#### [DATA ROWS]
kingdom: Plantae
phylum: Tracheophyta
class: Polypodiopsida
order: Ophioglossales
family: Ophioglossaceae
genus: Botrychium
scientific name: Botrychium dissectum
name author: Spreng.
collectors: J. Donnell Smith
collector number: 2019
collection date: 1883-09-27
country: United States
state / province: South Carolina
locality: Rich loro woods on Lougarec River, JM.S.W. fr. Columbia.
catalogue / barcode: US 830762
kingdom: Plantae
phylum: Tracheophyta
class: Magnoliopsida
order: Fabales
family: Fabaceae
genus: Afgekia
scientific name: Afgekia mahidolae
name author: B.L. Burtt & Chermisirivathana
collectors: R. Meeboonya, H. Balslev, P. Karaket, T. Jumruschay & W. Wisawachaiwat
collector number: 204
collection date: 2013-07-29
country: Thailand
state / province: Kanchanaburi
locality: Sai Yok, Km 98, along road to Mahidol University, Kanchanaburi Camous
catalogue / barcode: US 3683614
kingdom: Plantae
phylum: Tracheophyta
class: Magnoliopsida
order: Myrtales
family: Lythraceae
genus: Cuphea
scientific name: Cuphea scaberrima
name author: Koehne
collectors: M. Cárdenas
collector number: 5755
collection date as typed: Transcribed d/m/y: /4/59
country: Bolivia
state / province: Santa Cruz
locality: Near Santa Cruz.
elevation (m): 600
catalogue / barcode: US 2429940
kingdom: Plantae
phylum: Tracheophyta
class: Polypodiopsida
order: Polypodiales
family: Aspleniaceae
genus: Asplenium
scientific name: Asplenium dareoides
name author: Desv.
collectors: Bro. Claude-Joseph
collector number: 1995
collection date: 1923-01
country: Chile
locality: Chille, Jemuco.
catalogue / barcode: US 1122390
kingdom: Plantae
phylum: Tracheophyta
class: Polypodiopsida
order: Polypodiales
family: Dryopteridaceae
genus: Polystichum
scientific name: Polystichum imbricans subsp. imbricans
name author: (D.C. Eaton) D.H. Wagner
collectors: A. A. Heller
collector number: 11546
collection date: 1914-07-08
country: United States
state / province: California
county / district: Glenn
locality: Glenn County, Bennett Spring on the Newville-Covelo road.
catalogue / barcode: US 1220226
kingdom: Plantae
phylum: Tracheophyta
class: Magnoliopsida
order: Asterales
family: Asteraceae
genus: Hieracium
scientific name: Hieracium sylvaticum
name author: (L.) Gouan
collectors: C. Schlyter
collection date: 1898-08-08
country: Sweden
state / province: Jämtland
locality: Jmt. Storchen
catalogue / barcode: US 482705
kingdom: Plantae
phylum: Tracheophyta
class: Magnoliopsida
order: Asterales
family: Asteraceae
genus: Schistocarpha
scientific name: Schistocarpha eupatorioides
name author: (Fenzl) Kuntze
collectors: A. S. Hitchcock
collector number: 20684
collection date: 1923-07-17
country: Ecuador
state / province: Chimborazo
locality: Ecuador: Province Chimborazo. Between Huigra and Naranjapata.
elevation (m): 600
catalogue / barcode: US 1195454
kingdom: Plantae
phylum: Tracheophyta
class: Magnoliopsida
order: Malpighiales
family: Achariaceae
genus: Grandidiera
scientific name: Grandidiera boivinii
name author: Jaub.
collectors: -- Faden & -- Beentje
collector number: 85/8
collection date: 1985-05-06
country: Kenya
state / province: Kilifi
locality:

#### [WORK TO COMPLETE]
Convert every line of the records above into a single numbered list, leaving out any blank lines.

#### [THE REPLY]
1. kingdom: Plantae
2. phylum: Tracheophyta
3. class: Polypodiopsida
4. order: Ophioglossales
5. family: Ophioglossaceae
6. genus: Botrychium
7. scientific name: Botrychium dissectum
8. name author: Spreng.
9. collectors: J. Donnell Smith
10. collector number: 2019
11. collection date: 1883-09-27
12. country: United States
13. state / province: South Carolina
14. locality: Rich loro woods on Lougarec River, JM.S.W. fr. Columbia.
15. catalogue / barcode: US 830762
16. kingdom: Plantae
17. phylum: Tracheophyta
18. class: Magnoliopsida
19. order: Fabales
20. family: Fabaceae
21. genus: Afgekia
22. scientific name: Afgekia mahidolae
23. name author: B.L. Burtt & Chermisirivathana
24. collectors: R. Meeboonya, H. Balslev, P. Karaket, T. Jumruschay & W. Wisawachaiwat
25. collector number: 204
26. collection date: 2013-07-29
27. country: Thailand
28. state / province: Kanchanaburi
29. locality: Sai Yok, Km 98, along road to Mahidol University, Kanchanaburi Camous
30. catalogue / barcode: US 3683614
31. kingdom: Plantae
32. phylum: Tracheophyta
33. class: Magnoliopsida
34. order: Myrtales
35. family: Lythraceae
36. genus: Cuphea
37. scientific name: Cuphea scaberrima
38. name author: Koehne
39. collectors: M. Cárdenas
40. collector number: 5755
41. collection date as typed: Transcribed d/m/y: /4/59
42. country: Bolivia
43. state / province: Santa Cruz
44. locality: Near Santa Cruz.
45. elevation (m): 600
46. catalogue / barcode: US 2429940
47. kingdom: Plantae
48. phylum: Tracheophyta
49. class: Polypodiopsida
50. order: Polypodiales
51. family: Aspleniaceae
52. genus: Asplenium
53. scientific name: Asplenium dareoides
54. name author: Desv.
55. collectors: Bro. Claude-Joseph
56. collector number: 1995
57. collection date: 1923-01
58. country: Chile
59. locality: Chille, Jemuco.
60. catalogue / barcode: US 1122390
61. kingdom: Plantae
62. phylum: Tracheophyta
63. class: Polypodiopsida
64. order: Polypodiales
65. family: Dryopteridaceae
66. genus: Polystichum
67. scientific name: Polystichum imbricans subsp. imbricans
68. name author: (D.C. Eaton) D.H. Wagner
69. collectors: A. A. Heller
70. collector number: 11546
71. collection date: 1914-07-08
72. country: United States
73. state / province: California
74. county / district: Glenn
75. locality: Glenn County, Bennett Spring on the Newville-Covelo road.
76. catalogue / barcode: US 1220226
77. kingdom: Plantae
78. phylum: Tracheophyta
79. class: Magnoliopsida
80. order: Asterales
81. family: Asteraceae
82. genus: Hieracium
83. scientific name: Hieracium sylvaticum
84. name author: (L.) Gouan
85. collectors: C. Schlyter
86. collection date: 1898-08-08
87. country: Sweden
88. state / province: Jämtland
89. locality: Jmt. Storchen
90. catalogue / barcode: US 482705
91. kingdom: Plantae
92. phylum: Tracheophyta
93. class: Magnoliopsida
94. order: Asterales
95. family: Asteraceae
96. genus: Schistocarpha
97. scientific name: Schistocarpha eupatorioides
98. name author: (Fenzl) Kuntze
99. collectors: A. S. Hitchcock
100. collector number: 20684
101. collection date: 1923-07-17
102. country: Ecuador
103. state / province: Chimborazo
104. locality: Ecuador: Province Chimborazo. Between Huigra and Naranjapata.
105. elevation (m): 600
106. catalogue / barcode: US 1195454
107. kingdom: Plantae
108. phylum: Tracheophyta
109. class: Magnoliopsida
110. order: Malpighiales
111. family: Achariaceae
112. genus: Grandidiera
113. scientific name: Grandidiera boivinii
114. name author: Jaub.
115. collectors: -- Faden & -- Beentje
116. collector number: 85/8
117. collection date: 1985-05-06
118. country: Kenya
119. state / province: Kilifi
120. locality:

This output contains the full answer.